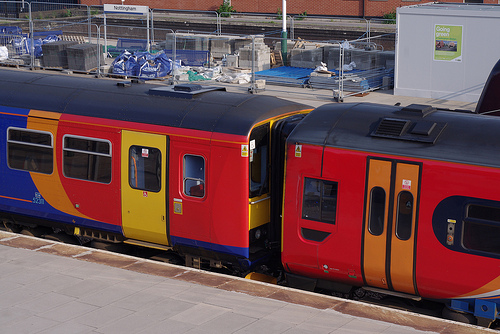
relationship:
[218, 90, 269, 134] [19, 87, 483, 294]
roof of train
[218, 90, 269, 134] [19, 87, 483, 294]
roof on train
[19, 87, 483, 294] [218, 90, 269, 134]
train of roof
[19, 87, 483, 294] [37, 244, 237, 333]
train on ground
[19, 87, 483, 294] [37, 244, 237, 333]
train near ground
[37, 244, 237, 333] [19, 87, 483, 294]
ground near train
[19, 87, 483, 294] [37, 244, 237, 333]
train by ground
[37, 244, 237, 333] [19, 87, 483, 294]
ground by train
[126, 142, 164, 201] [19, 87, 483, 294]
window on train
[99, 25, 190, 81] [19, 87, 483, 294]
bags are by train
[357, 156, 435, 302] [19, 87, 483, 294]
door on train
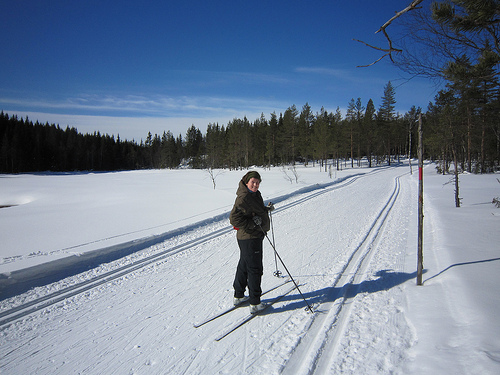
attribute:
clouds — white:
[2, 65, 424, 147]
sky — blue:
[2, 1, 497, 146]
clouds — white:
[70, 31, 233, 126]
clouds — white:
[95, 93, 205, 133]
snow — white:
[83, 257, 123, 309]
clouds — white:
[153, 81, 225, 101]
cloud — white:
[296, 64, 358, 81]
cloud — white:
[181, 60, 289, 85]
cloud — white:
[5, 92, 157, 112]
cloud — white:
[73, 87, 291, 112]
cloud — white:
[303, 105, 408, 118]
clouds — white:
[107, 80, 157, 137]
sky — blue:
[41, 8, 323, 129]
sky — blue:
[193, 2, 282, 76]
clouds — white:
[212, 0, 276, 60]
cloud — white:
[20, 96, 372, 148]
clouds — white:
[208, 56, 298, 108]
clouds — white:
[272, 44, 382, 115]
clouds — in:
[271, 39, 348, 93]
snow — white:
[6, 152, 498, 368]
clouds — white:
[68, 88, 175, 120]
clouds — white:
[162, 60, 363, 99]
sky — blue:
[4, 3, 437, 104]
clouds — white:
[127, 112, 183, 139]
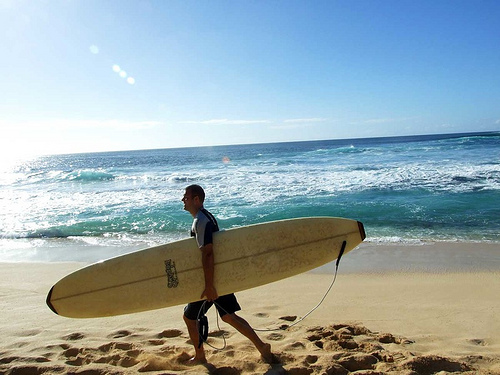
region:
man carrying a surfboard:
[40, 174, 368, 369]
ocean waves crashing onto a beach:
[2, 129, 497, 291]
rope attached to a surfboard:
[193, 238, 348, 350]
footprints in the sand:
[5, 310, 477, 373]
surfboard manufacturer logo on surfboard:
[158, 249, 184, 291]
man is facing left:
[177, 183, 282, 367]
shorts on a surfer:
[180, 282, 245, 324]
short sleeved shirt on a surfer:
[185, 206, 225, 255]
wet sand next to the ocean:
[2, 237, 499, 279]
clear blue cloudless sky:
[1, 0, 498, 152]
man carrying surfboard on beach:
[43, 182, 378, 367]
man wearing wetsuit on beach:
[156, 170, 217, 250]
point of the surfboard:
[39, 279, 84, 336]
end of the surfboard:
[329, 205, 381, 264]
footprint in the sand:
[279, 305, 310, 332]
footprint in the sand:
[161, 328, 185, 338]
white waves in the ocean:
[412, 174, 434, 189]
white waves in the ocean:
[311, 164, 348, 177]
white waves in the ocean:
[87, 198, 112, 213]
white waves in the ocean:
[461, 182, 491, 196]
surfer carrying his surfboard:
[44, 180, 376, 360]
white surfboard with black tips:
[48, 217, 367, 322]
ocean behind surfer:
[6, 142, 498, 229]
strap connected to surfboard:
[180, 268, 360, 353]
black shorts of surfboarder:
[185, 292, 242, 324]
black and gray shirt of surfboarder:
[187, 211, 220, 253]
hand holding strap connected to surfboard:
[189, 287, 228, 352]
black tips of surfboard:
[43, 213, 371, 321]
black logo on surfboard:
[154, 253, 180, 288]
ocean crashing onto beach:
[1, 206, 491, 247]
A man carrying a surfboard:
[40, 176, 395, 373]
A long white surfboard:
[40, 211, 381, 313]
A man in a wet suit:
[171, 173, 253, 360]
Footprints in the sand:
[58, 336, 429, 368]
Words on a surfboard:
[158, 255, 181, 291]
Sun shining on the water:
[1, 101, 99, 240]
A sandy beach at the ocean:
[239, 160, 499, 332]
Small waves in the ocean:
[288, 132, 498, 197]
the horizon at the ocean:
[133, 113, 474, 162]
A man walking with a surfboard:
[38, 165, 408, 342]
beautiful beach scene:
[0, 18, 489, 367]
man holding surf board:
[48, 174, 371, 374]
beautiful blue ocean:
[11, 128, 493, 248]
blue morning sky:
[0, 5, 492, 130]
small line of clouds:
[0, 110, 486, 130]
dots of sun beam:
[76, 35, 133, 105]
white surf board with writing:
[38, 215, 374, 316]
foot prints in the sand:
[0, 305, 478, 365]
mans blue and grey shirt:
[188, 207, 218, 248]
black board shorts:
[182, 294, 245, 336]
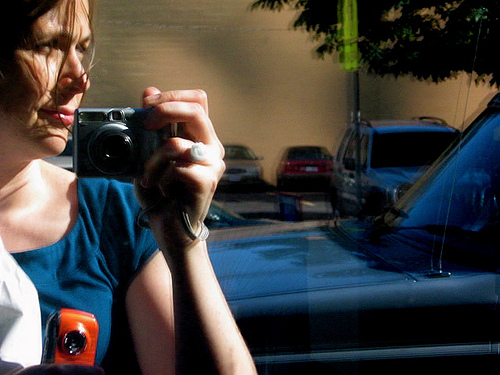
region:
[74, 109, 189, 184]
The camera in the woman's hand.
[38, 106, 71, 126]
The woman's lips.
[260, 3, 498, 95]
The green tress.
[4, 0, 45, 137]
The woman's blonde hair.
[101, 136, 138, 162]
The black camera lens.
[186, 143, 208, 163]
The womans white ring.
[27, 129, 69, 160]
The woman's chin.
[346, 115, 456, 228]
A large parked truck.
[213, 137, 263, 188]
The silver car that is parked.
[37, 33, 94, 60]
The woman's eyes.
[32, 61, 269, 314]
a woman holding a camera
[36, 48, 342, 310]
a woman holding a digital camera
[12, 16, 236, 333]
a woman wearing a shirt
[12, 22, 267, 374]
a woman with brown hair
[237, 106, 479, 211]
vehicles parked on the road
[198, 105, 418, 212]
vehicles parked on the street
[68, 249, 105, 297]
a blue shirt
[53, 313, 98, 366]
an orange camera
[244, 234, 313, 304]
the hood of the car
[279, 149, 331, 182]
a red car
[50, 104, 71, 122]
the womens lips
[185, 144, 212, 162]
a ring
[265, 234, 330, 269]
shadow on the hood of the car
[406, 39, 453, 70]
the leaves on the tree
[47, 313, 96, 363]
woman holds orange camera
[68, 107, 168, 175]
woman holds black camera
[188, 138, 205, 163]
the woman wears a ring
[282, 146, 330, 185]
the red car is parked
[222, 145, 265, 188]
a gray car is parked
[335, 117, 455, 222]
a black car is parked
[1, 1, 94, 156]
the woman has hair on her face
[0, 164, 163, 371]
the woman wears a blue shirt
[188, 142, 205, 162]
the ring she wears is white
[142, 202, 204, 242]
the woman holds camera strap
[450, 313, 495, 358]
part of the black vehicle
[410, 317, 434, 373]
part of the black vehicle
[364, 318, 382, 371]
part of the black vehicle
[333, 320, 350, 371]
part of the black vehicle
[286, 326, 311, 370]
part of the black vehicle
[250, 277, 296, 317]
part of the black vehicle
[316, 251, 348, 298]
part of the black vehicle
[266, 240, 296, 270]
part of the black vehicle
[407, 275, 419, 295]
part of the black vehicle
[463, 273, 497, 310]
part of the black vehicle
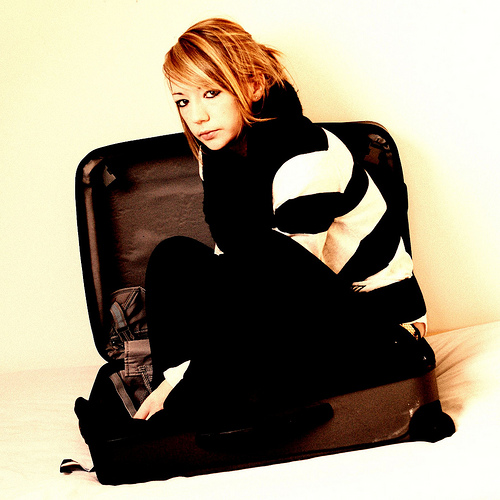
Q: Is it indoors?
A: Yes, it is indoors.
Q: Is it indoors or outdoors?
A: It is indoors.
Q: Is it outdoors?
A: No, it is indoors.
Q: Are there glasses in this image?
A: No, there are no glasses.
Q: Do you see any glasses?
A: No, there are no glasses.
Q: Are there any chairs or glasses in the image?
A: No, there are no glasses or chairs.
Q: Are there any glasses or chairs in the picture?
A: No, there are no glasses or chairs.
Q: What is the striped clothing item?
A: The clothing item is a sweater.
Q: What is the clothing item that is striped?
A: The clothing item is a sweater.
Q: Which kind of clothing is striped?
A: The clothing is a sweater.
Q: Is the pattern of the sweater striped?
A: Yes, the sweater is striped.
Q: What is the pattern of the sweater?
A: The sweater is striped.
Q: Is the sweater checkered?
A: No, the sweater is striped.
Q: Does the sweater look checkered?
A: No, the sweater is striped.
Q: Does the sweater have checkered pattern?
A: No, the sweater is striped.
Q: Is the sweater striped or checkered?
A: The sweater is striped.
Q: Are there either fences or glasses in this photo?
A: No, there are no glasses or fences.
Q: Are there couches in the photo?
A: No, there are no couches.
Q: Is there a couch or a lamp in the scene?
A: No, there are no couches or lamps.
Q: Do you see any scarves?
A: Yes, there is a scarf.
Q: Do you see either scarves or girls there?
A: Yes, there is a scarf.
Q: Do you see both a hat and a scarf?
A: No, there is a scarf but no hats.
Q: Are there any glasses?
A: No, there are no glasses.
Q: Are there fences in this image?
A: No, there are no fences.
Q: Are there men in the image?
A: No, there are no men.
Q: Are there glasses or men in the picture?
A: No, there are no men or glasses.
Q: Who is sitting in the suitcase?
A: The girl is sitting in the suitcase.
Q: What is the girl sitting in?
A: The girl is sitting in the suitcase.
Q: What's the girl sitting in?
A: The girl is sitting in the suitcase.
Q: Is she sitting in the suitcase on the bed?
A: Yes, the girl is sitting in the suitcase.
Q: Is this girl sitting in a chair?
A: No, the girl is sitting in the suitcase.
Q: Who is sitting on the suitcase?
A: The girl is sitting on the suitcase.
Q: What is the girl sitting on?
A: The girl is sitting on the suitcase.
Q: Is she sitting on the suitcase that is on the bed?
A: Yes, the girl is sitting on the suitcase.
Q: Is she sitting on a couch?
A: No, the girl is sitting on the suitcase.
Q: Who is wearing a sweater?
A: The girl is wearing a sweater.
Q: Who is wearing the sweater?
A: The girl is wearing a sweater.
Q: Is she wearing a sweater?
A: Yes, the girl is wearing a sweater.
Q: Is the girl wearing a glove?
A: No, the girl is wearing a sweater.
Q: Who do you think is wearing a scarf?
A: The girl is wearing a scarf.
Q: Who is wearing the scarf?
A: The girl is wearing a scarf.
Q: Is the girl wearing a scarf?
A: Yes, the girl is wearing a scarf.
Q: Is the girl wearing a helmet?
A: No, the girl is wearing a scarf.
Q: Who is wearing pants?
A: The girl is wearing pants.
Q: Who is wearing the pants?
A: The girl is wearing pants.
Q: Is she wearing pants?
A: Yes, the girl is wearing pants.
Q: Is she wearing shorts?
A: No, the girl is wearing pants.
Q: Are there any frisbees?
A: No, there are no frisbees.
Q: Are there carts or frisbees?
A: No, there are no frisbees or carts.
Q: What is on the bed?
A: The suitcase is on the bed.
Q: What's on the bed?
A: The suitcase is on the bed.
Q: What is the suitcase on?
A: The suitcase is on the bed.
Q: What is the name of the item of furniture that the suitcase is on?
A: The piece of furniture is a bed.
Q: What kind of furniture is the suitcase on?
A: The suitcase is on the bed.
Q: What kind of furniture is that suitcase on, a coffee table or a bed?
A: The suitcase is on a bed.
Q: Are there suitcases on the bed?
A: Yes, there is a suitcase on the bed.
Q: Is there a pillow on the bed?
A: No, there is a suitcase on the bed.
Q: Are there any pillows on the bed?
A: No, there is a suitcase on the bed.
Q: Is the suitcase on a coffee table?
A: No, the suitcase is on a bed.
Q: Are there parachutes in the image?
A: No, there are no parachutes.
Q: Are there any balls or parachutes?
A: No, there are no parachutes or balls.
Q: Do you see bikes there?
A: No, there are no bikes.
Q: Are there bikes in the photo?
A: No, there are no bikes.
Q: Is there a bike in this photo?
A: No, there are no bikes.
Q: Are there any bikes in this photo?
A: No, there are no bikes.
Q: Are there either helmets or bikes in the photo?
A: No, there are no bikes or helmets.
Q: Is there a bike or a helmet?
A: No, there are no bikes or helmets.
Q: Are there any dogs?
A: No, there are no dogs.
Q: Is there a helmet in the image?
A: No, there are no helmets.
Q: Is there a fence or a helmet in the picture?
A: No, there are no helmets or fences.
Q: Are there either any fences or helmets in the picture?
A: No, there are no helmets or fences.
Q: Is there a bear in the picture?
A: No, there are no bears.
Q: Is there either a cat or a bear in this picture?
A: No, there are no bears or cats.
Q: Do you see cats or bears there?
A: No, there are no bears or cats.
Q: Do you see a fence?
A: No, there are no fences.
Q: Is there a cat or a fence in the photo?
A: No, there are no fences or cats.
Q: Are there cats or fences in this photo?
A: No, there are no fences or cats.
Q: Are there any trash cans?
A: No, there are no trash cans.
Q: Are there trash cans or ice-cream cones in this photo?
A: No, there are no trash cans or ice-cream cones.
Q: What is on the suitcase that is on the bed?
A: The lid is on the suitcase.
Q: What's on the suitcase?
A: The lid is on the suitcase.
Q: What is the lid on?
A: The lid is on the suitcase.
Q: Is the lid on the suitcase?
A: Yes, the lid is on the suitcase.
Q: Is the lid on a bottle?
A: No, the lid is on the suitcase.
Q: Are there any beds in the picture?
A: Yes, there is a bed.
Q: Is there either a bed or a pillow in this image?
A: Yes, there is a bed.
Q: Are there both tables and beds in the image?
A: No, there is a bed but no tables.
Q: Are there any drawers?
A: No, there are no drawers.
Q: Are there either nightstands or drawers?
A: No, there are no drawers or nightstands.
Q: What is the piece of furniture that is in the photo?
A: The piece of furniture is a bed.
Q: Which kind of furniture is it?
A: The piece of furniture is a bed.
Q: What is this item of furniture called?
A: This is a bed.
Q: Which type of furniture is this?
A: This is a bed.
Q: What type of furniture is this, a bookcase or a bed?
A: This is a bed.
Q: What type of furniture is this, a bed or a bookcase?
A: This is a bed.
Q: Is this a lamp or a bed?
A: This is a bed.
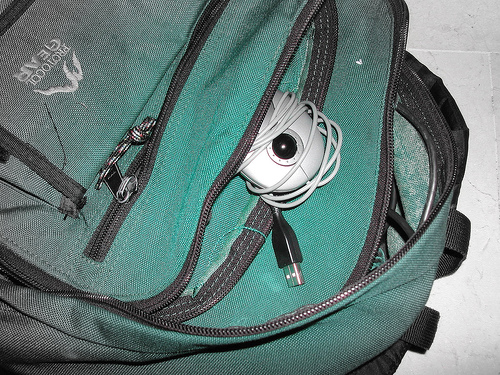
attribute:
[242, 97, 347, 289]
mouse — grey, white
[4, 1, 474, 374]
backpack — aqua, worn, green, open, unzipped, black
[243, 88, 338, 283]
cord — white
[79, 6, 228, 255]
zipper — black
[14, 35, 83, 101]
emblem — white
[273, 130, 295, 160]
ball — black, built-in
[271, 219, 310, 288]
usb connector — black, silver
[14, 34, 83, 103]
logo — white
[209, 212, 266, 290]
stitching — frayed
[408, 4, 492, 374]
ground — tiled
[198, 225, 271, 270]
string — green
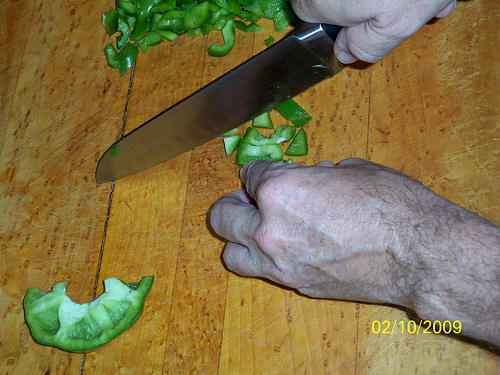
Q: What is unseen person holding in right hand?
A: Knife.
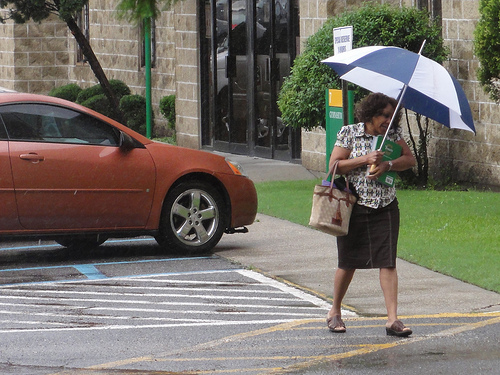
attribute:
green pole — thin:
[116, 10, 196, 187]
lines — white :
[2, 262, 359, 333]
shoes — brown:
[323, 311, 412, 337]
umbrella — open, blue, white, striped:
[317, 43, 477, 139]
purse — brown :
[306, 159, 358, 237]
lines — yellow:
[81, 308, 496, 372]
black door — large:
[204, 1, 299, 158]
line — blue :
[76, 262, 109, 279]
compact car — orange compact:
[4, 83, 263, 263]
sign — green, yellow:
[325, 89, 352, 176]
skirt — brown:
[337, 192, 410, 269]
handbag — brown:
[308, 160, 356, 235]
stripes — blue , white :
[376, 41, 451, 107]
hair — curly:
[355, 92, 401, 133]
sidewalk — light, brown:
[267, 212, 325, 314]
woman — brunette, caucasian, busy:
[327, 93, 415, 334]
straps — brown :
[321, 161, 336, 182]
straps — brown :
[328, 161, 350, 194]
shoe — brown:
[328, 313, 348, 331]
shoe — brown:
[388, 318, 412, 337]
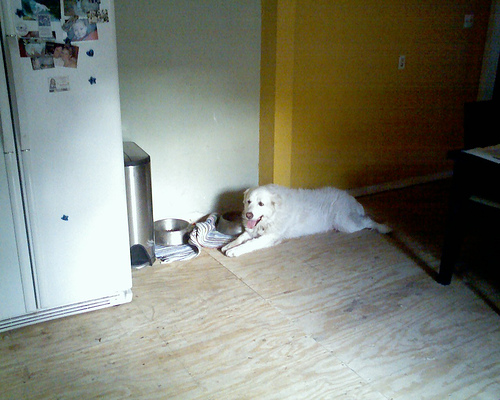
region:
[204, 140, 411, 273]
a dog laying on floor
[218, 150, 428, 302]
a white dog laying on floor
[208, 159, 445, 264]
a dog panting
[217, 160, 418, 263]
a white dog panting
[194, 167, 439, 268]
a dog laying down panting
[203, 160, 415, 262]
a white dog laying down panting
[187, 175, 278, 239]
a bowl of dog food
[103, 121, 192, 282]
a silver garbage can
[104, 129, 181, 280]
a silver trash can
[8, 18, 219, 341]
a white fridge with pictures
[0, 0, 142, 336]
a two door white referigator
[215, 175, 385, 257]
a white dog laying on floor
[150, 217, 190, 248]
a brushed aluminum dog dish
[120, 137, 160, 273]
a brushed aluminum storage container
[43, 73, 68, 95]
a rectangular refrigerator magnet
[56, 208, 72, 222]
a small refrigerator magnet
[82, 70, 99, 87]
a small refrigerator magnet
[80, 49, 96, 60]
a small refrigerator magnet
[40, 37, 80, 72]
a family photograph on refrigerator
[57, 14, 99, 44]
a family photograph on refrigerator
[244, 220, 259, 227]
The pink tongue of the dog.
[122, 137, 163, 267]
The silver garbage can next to the fridge.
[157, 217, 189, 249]
The silver bowl next to the trash can.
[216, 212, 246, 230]
The silver bowl next to the dog.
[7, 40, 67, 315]
The handles on the double doors of the fridge.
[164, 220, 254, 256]
The striped rug under the bowls on the floor.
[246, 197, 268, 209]
The eyes of the dog.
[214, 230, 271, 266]
The front legs of the dog.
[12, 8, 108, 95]
The pictures on the fridge door.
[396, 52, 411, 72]
The light socket on the yellow wall.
----------
● AIM
Recast every line of the records from the line containing "Q: Who is wearing pants?" down through the line containing "A: No, there are no frisbees.", both included, as a JSON list of strings with one string per line, omitting any blank lines.

● RESPONSE FOR THIS EXERCISE
[
  "Q: Who is wearing pants?",
  "A: The girl is wearing pants.",
  "Q: Who is wearing the pants?",
  "A: The girl is wearing pants.",
  "Q: Is she wearing pants?",
  "A: Yes, the girl is wearing pants.",
  "Q: Is she wearing shorts?",
  "A: No, the girl is wearing pants.",
  "Q: Are there any frisbees?",
  "A: No, there are no frisbees."
]